BEGIN Record extracts
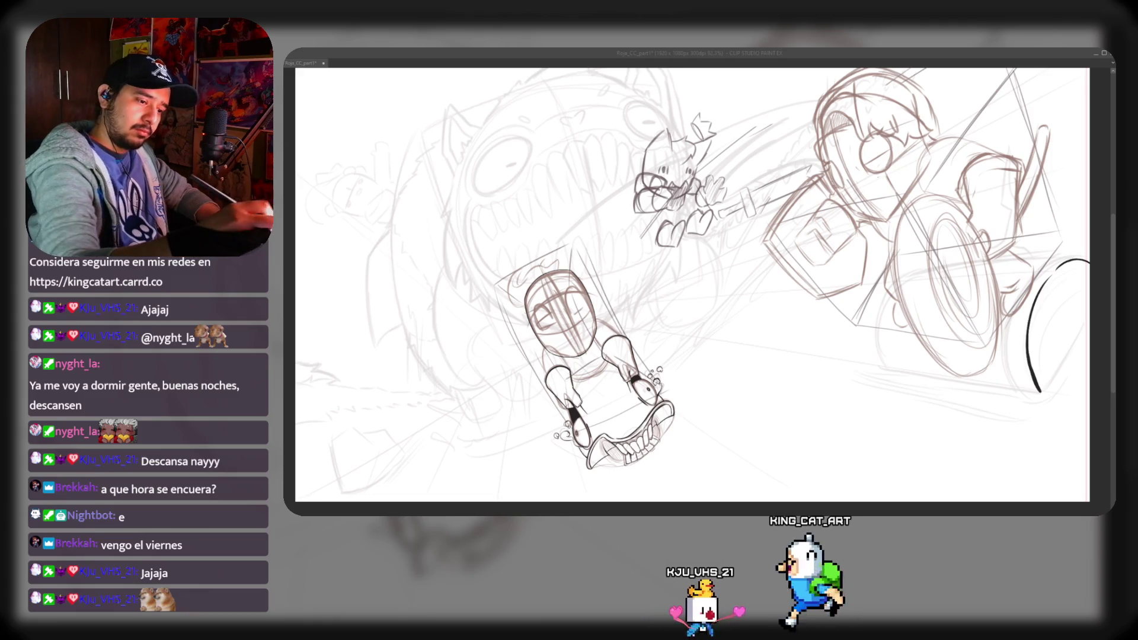
pyautogui.moveTo(1040, 391); pyautogui.dragTo(1000, 388)
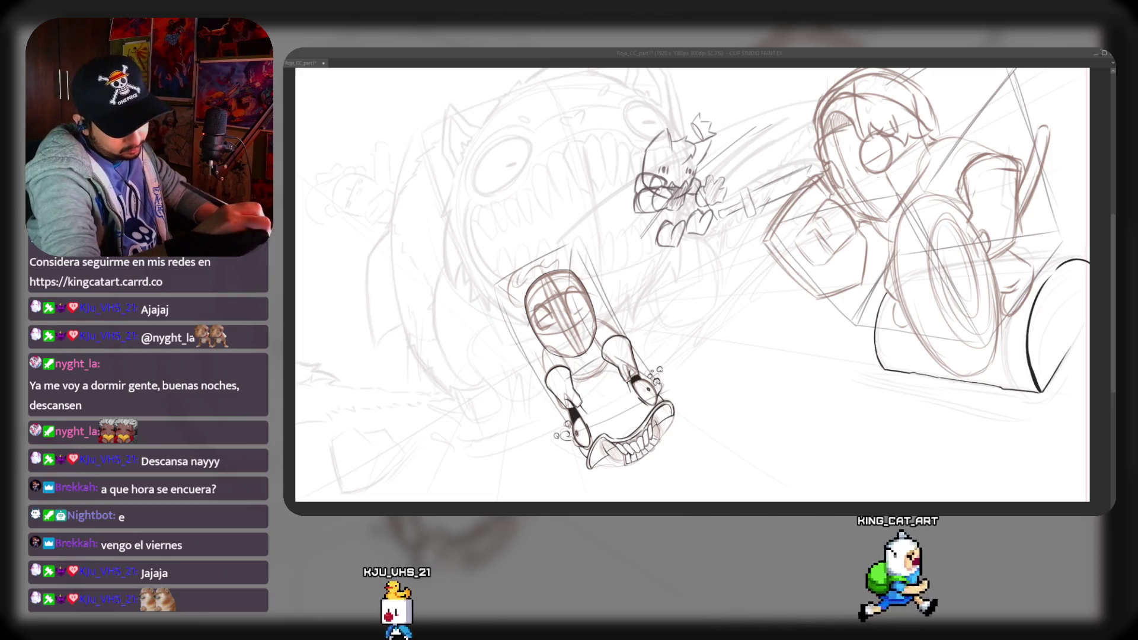
pyautogui.moveTo(1076, 307); pyautogui.dragTo(1049, 373)
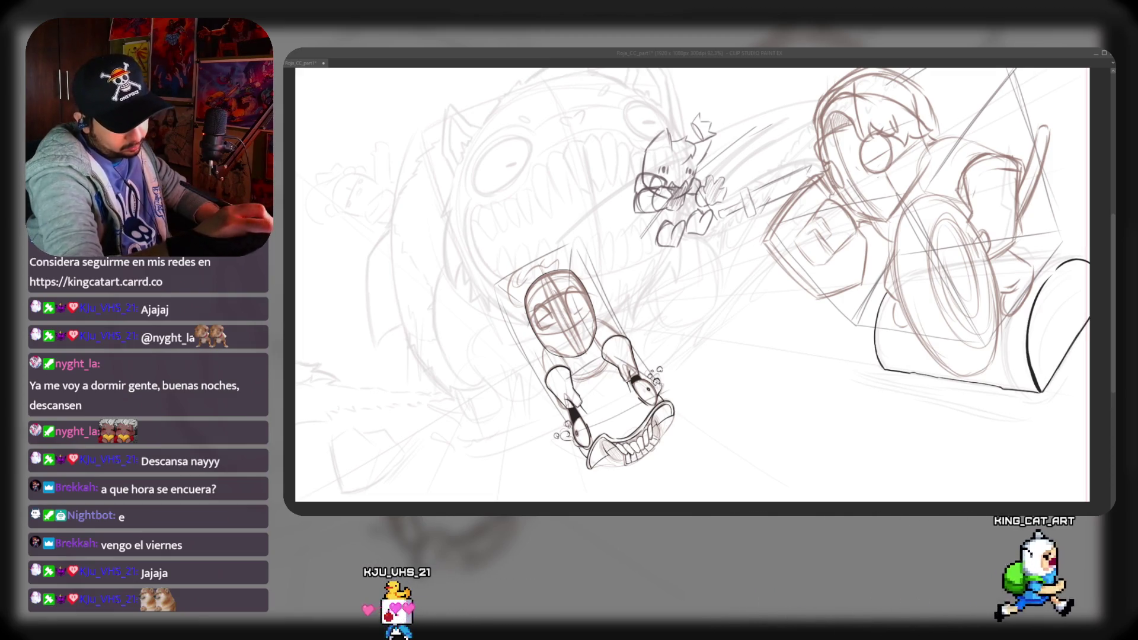
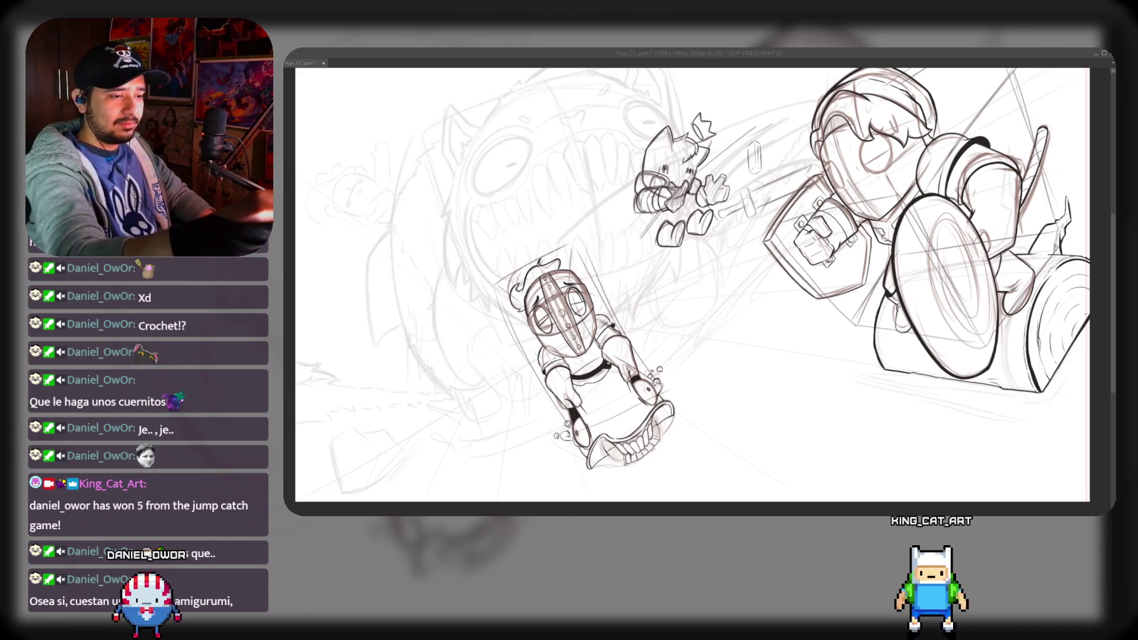
# Tilt the small flying capsule shape, then ink a thin line beside the armoured character's top edge.
pyautogui.press('ctrl+z')
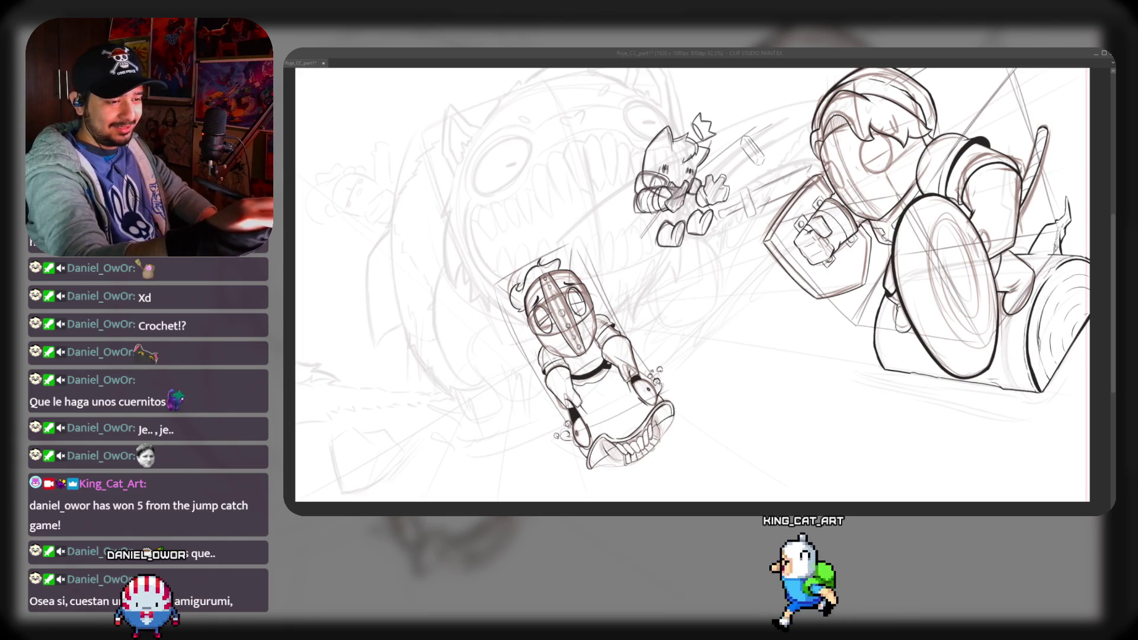
pyautogui.press('ctrl+z')
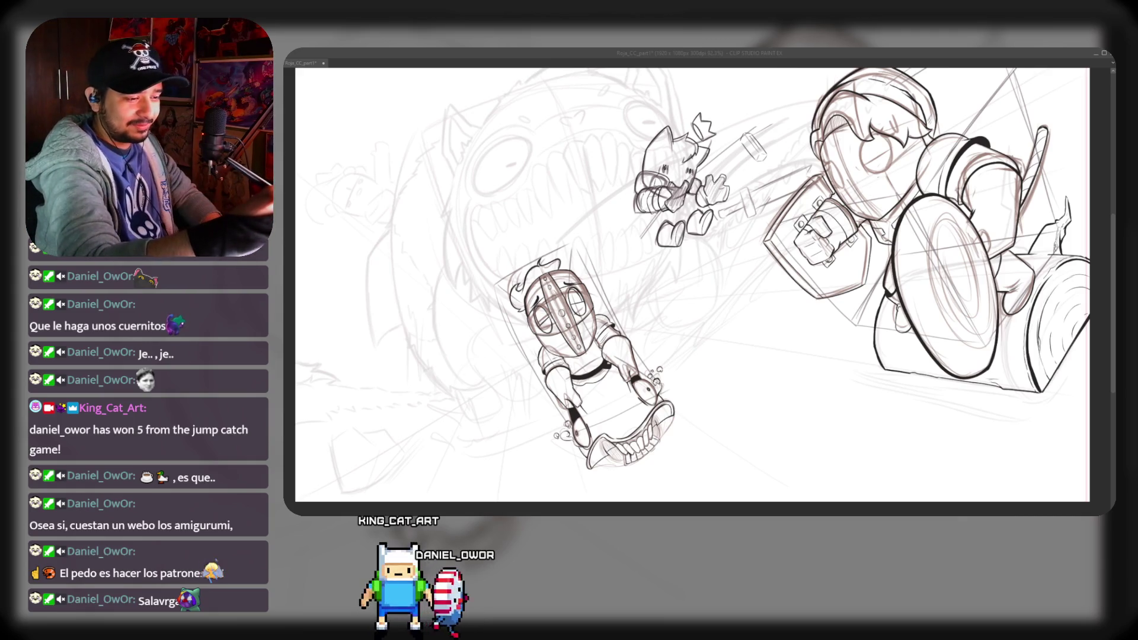
pyautogui.moveTo(790, 71); pyautogui.dragTo(760, 129)
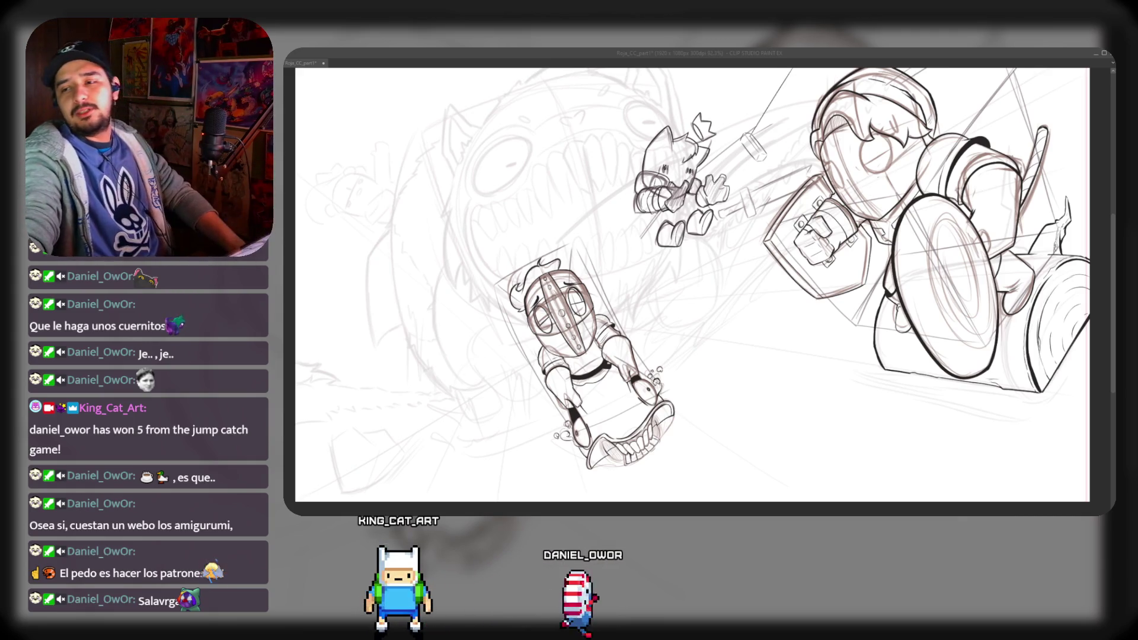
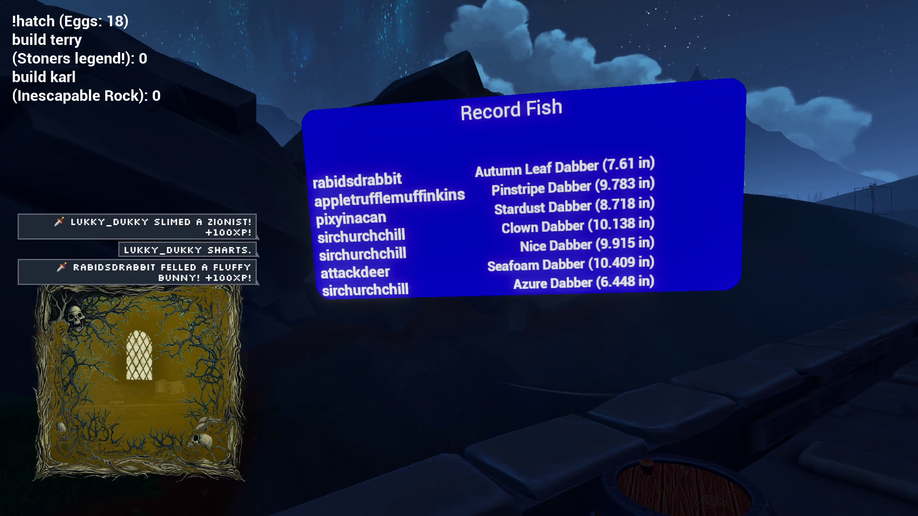
Back away from the Record Fish board and walk past the Fishing Bridge sign along the stone path
key(s)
END Record extracts
--- Exercise requirements ---
The data above is to be printed exactly, all of it, except for the pictures.

--- Solution to this problem ---
pyautogui.moveTo(1040, 391); pyautogui.dragTo(1000, 388)
pyautogui.moveTo(1076, 307); pyautogui.dragTo(1049, 373)
# Tilt the small flying capsule shape, then ink a thin line beside the armoured character's top edge.
pyautogui.press('ctrl+z')
pyautogui.press('ctrl+z')
pyautogui.moveTo(790, 71); pyautogui.dragTo(760, 129)
Back away from the Record Fish board and walk past the Fishing Bridge sign along the stone path
key(s)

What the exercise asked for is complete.